Акеми в сильной тревоге ждала управительницу, обе перешли из хижины в шатёр, где подвергли рабынь дознанию. Три из них признали, что помогали больному идти, но, по их словам, он, не дойдя до овражка, отказался от помощи, настаивая, что управится сам. Женщины, как они сказали, возвратились к себе в шатёр спать. Когда рассвело, первая пришедшая в овражек наткнулась на мертвеца.
Хозяйка и Мишори, переспрашивая невольниц, слышали скупые односложные ответы. Акеми казалось, она улавливает во взглядах женщин какую-то угрюмую уклончивость. Она вдруг в решительно-злом подъёме выгнала их из шатра, ища глазами плётку, затем, откинув голову, обратилась к управительнице: надо отправить посыльного в город к судье. Смерть паломников подозрительна — судья должен распорядиться о разбирательстве.
Мишори быстро поклонилась, словно желая бегом исполнить волю хозяйки, однако через миг вновь замерла перед ней, стоя в позе угодливого ожидания.

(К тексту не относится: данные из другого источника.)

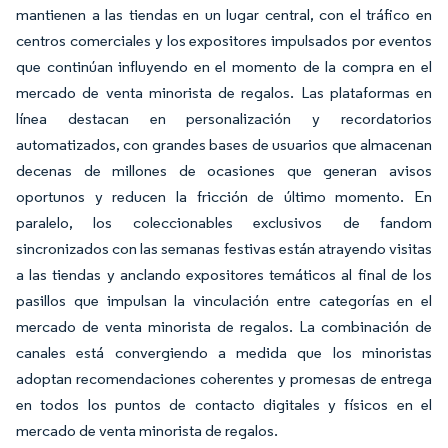
mantienen a las tiendas en un lugar central, con el tráfico en
centros comerciales y los expositores impulsados por eventos
que continúan influyendo en el momento de la compra en el
mercado de venta minorista de regalos. Las plataformas en
línea destacan en personalización y recordatorios
automatizados, con grandes bases de usuarios que almacenan
decenas de millones de ocasiones que generan avisos
oportunos y reducen la fricción de último momento. En
paralelo, los coleccionables exclusivos de fandom
sincronizados con las semanas festivas están atrayendo visitas
a las tiendas y anclando expositores temáticos al final de los
pasillos que impulsan la vinculación entre categorías en el
mercado de venta minorista de regalos. La combinación de
canales está convergiendo a medida que los minoristas
adoptan recomendaciones coherentes y promesas de entrega
en todos los puntos de contacto digitales y físicos en el
mercado de venta minorista de regalos.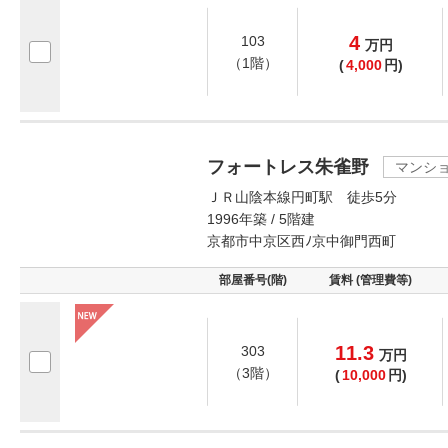
4
103
万
円
（1階）
(
4,000
円)
フォートレス朱雀野
マンシ
ＪＲ山陰本線円町駅 徒歩5分
1996年築 / 5階建
京都市中京区西ﾉ京中御門西町
部屋番号(階)
賃料 (管理費等)
11.3
303
万
円
（3階）
(
10,000
円)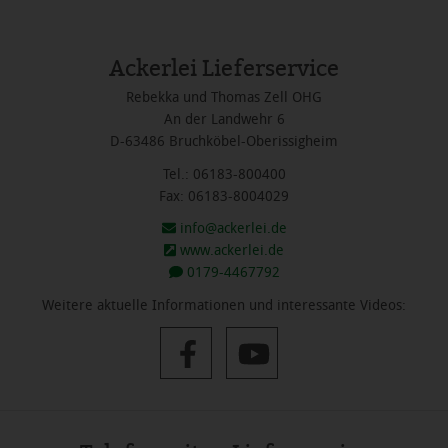
Ackerlei Lieferservice
Rebekka und Thomas Zell OHG
An der Landwehr 6
D-63486 Bruchköbel-Oberissigheim
Tel.: 06183-800400
Fax: 06183-8004029
info@ackerlei.de
www.ackerlei.de
0179-4467792
Weitere aktuelle Informationen und interessante Videos: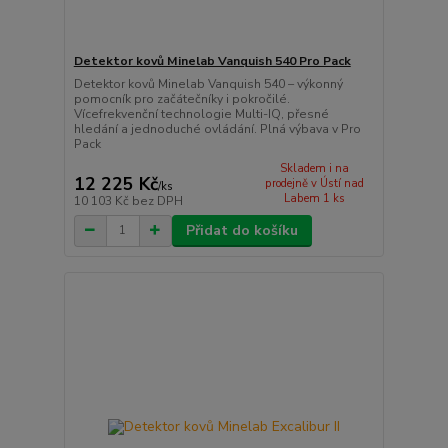
Detektor kovů Minelab Vanquish 540 Pro Pack
Detektor kovů Minelab Vanquish 540 – výkonný
pomocník pro začátečníky i pokročilé.
Vícefrekvenční technologie Multi-IQ, přesné
hledání a jednoduché ovládání. Plná výbava v Pro
Pack
Skladem i na
12 225 Kč
prodejně v Ústí nad
/
ks
Labem 1 ks
10 103 Kč
bez DPH
Přidat do košíku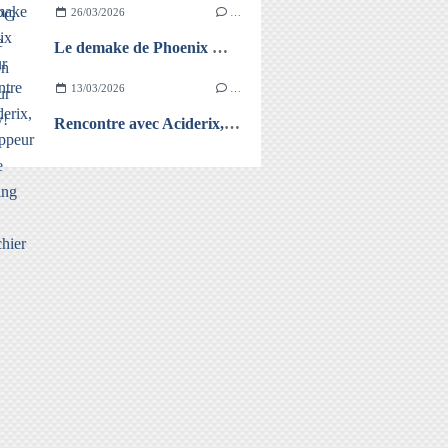
26/03/2026
…
Le demake de Phoenix Wright sur GB!
13/03/2026
…
Rencontre avec Aciderix, le développeur qui met le retrogaming dans un simple fichier HTML!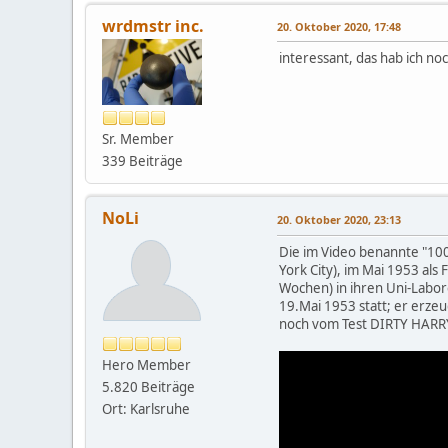
wrdmstr inc.
20. Oktober 2020, 17:48
interessant, das hab ich no
Sr. Member
339 Beiträge
NoLi
20. Oktober 2020, 23:13
Die im Video benannte "10
York City), im Mai 1953 a
Wochen) in ihren Uni-Labo
19.Mai 1953 statt; er erze
noch vom Test DIRTY HARR
Hero Member
5.820 Beiträge
Ort: Karlsruhe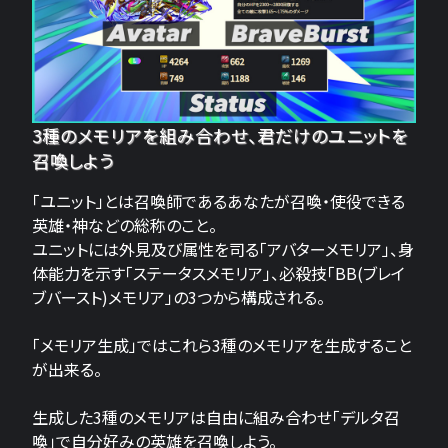
3種のメモリアを組み合わせ、君だけのユニットを
召喚しよう
「ユニット」とは召喚師であるあなたが召喚・使役できる
英雄・神などの総称のこと。
ユニットには外見及び属性を司る「アバターメモリア」、身
体能力を示す「ステータスメモリア」、必殺技「BB(ブレイ
ブバースト)メモリア」の3つから構成される。
「メモリア生成」ではこれら3種のメモリアを生成すること
が出来る。
生成した3種のメモリアは自由に組み合わせ「デルタ召
喚」で自分好みの英雄を召喚しよう。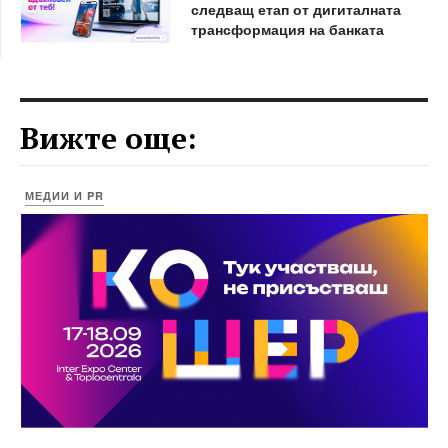
следващ етап от дигиталната
трансформация на банката
Вижте още:
МЕДИИ И PR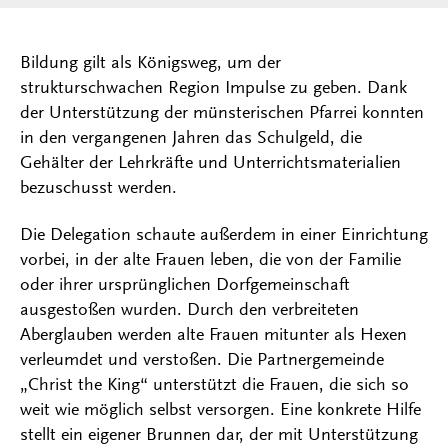
Bildung gilt als Königsweg, um der
strukturschwachen Region Impulse zu geben. Dank
der Unterstützung der münsterischen Pfarrei konnten
in den vergangenen Jahren das Schulgeld, die
Gehälter der Lehrkräfte und Unterrichtsmaterialien
bezuschusst werden.
Die Delegation schaute außerdem in einer Einrichtung
vorbei, in der alte Frauen leben, die von der Familie
oder ihrer ursprünglichen Dorfgemeinschaft
ausgestoßen wurden. Durch den verbreiteten
Aberglauben werden alte Frauen mitunter als Hexen
verleumdet und verstoßen. Die Partnergemeinde
„Christ the King“ unterstützt die Frauen, die sich so
weit wie möglich selbst versorgen. Eine konkrete Hilfe
stellt ein eigener Brunnen dar, der mit Unterstützung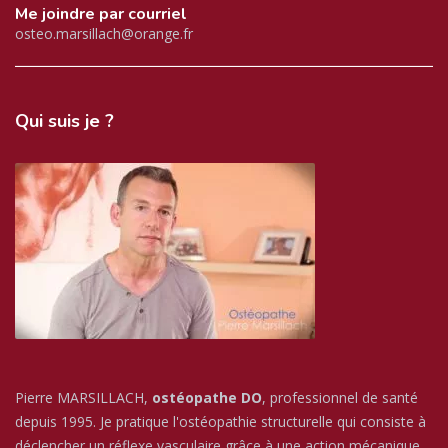
Me joindre par courriel
osteo.marsillach@orange.fr
Qui
suis je ?
Pierre MARSILLACH,
ostéopathe DO
, professionnel de santé
depuis 1995. Je pratique l'ostéopathie structurelle qui consiste à
déclencher un réflexe vasculaire grâce à une action mécanique.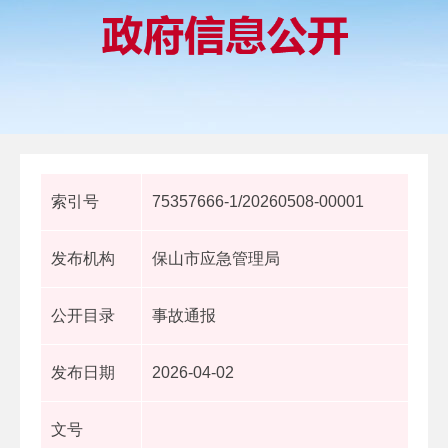
索引号
75357666-1/20260508-00001
发布机构
保山市应急管理局
公开目录
事故通报
发布日期
2026-04-02
文号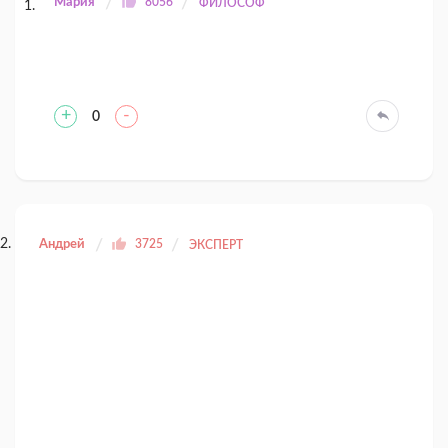
Мария
8056
ФИЛОСОФ
+
-
0
Андрей
3725
ЭКСПЕРТ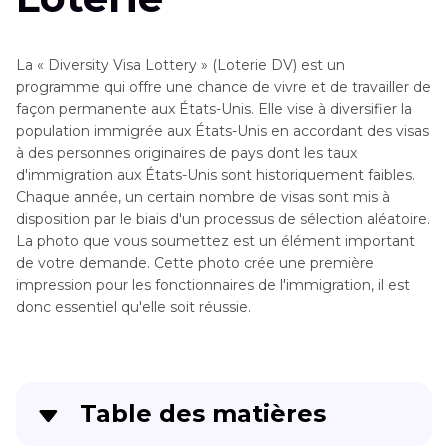
La « Diversity Visa Lottery » (Loterie DV) est un
programme qui offre une chance de vivre et de travailler de
façon permanente aux États-Unis. Elle vise à diversifier la
population immigrée aux États-Unis en accordant des visas
à des personnes originaires de pays dont les taux
d'immigration aux États-Unis sont historiquement faibles.
Chaque année, un certain nombre de visas sont mis à
disposition par le biais d'un processus de sélection aléatoire.
La photo que vous soumettez est un élément important
de votre demande. Cette photo crée une première
impression pour les fonctionnaires de l'immigration, il est
donc essentiel qu'elle soit réussie.
Table des matières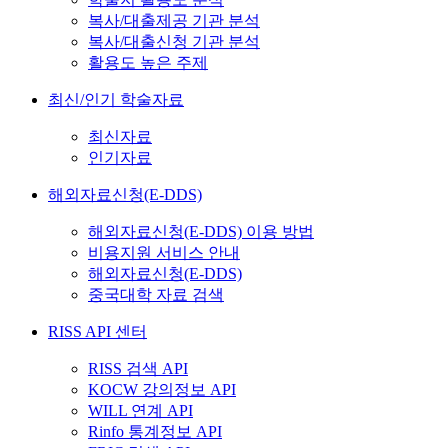
복사/대출제공 기관 분석
복사/대출신청 기관 분석
활용도 높은 주제
최신/인기 학술자료
최신자료
인기자료
해외자료신청(E-DDS)
해외자료신청(E-DDS) 이용 방법
비용지원 서비스 안내
해외자료신청(E-DDS)
중국대학 자료 검색
RISS API 센터
RISS 검색 API
KOCW 강의정보 API
WILL 연계 API
Rinfo 통계정보 API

— Достаточно ли госпожа знает судейских? Лишь только они увидят, как вы молоды при вашем богатстве, мигом захотят поживиться. Воспользуются вашей неопытностью, станут во всём копаться и поворачивать так, что вы окажетесь виноватой. Тогда они примутся вымогать у вас деньги.
Акеми не могла не задуматься и сочла предостережение не лишённым смысла, отчего её захлестнула злость беспомощности.
— Ты плохая управительница! Ты не ведаешь, почему тут по ночам умирают люди! — бросила она, желая больнее обидеть Мишори.